┏━━
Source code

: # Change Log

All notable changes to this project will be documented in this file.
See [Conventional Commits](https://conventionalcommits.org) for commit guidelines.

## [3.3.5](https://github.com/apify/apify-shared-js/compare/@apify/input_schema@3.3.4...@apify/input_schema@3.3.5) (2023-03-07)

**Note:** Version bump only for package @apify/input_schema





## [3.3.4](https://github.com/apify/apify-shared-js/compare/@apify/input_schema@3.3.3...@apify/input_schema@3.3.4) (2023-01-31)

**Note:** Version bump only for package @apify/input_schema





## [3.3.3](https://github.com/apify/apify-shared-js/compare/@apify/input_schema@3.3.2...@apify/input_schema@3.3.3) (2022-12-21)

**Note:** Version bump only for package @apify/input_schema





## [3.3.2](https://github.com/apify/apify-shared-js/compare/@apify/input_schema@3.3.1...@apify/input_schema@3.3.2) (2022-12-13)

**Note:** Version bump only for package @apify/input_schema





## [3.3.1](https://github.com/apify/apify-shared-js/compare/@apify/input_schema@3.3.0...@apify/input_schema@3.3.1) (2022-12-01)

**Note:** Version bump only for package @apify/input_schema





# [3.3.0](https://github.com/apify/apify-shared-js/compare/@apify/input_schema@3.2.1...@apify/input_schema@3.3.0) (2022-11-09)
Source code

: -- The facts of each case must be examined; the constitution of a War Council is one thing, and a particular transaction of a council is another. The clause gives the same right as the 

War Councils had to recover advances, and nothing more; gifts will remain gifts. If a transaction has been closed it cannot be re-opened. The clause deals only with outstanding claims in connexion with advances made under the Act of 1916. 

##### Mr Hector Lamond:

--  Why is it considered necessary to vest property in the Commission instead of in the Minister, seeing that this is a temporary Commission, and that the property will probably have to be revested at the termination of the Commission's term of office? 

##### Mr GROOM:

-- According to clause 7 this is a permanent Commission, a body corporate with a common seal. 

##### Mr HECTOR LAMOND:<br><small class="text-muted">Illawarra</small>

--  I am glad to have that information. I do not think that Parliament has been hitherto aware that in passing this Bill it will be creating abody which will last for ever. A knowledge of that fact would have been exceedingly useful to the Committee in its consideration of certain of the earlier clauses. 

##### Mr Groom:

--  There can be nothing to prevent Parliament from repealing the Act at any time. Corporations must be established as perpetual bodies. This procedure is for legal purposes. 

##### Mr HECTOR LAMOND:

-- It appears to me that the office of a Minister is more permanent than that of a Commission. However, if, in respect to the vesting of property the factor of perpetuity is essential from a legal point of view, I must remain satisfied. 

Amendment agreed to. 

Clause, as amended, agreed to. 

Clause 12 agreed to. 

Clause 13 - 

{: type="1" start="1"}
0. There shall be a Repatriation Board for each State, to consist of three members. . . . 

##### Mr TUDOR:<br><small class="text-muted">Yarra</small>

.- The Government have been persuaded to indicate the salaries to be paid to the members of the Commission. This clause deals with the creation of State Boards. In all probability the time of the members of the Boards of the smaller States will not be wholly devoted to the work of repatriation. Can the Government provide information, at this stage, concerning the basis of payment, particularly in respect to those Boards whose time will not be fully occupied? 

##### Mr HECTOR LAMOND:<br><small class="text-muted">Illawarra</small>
┗━━
• Prompt:
Within the data above, the span starting at the line containing "Clause, as amended, agreed to." and ending at the line containing "##### Mr TUDOR:<br><small" is to be retyped exactly, with no other lines.

• Final answer:
Clause, as amended, agreed to. 

Clause 12 agreed to. 

Clause 13 - 

{: type="1" start="1"}
0. There shall be a Repatriation Board for each State, to consist of three members. . . . 

##### Mr TUDOR:<br><small class="text-muted">Yarra</small>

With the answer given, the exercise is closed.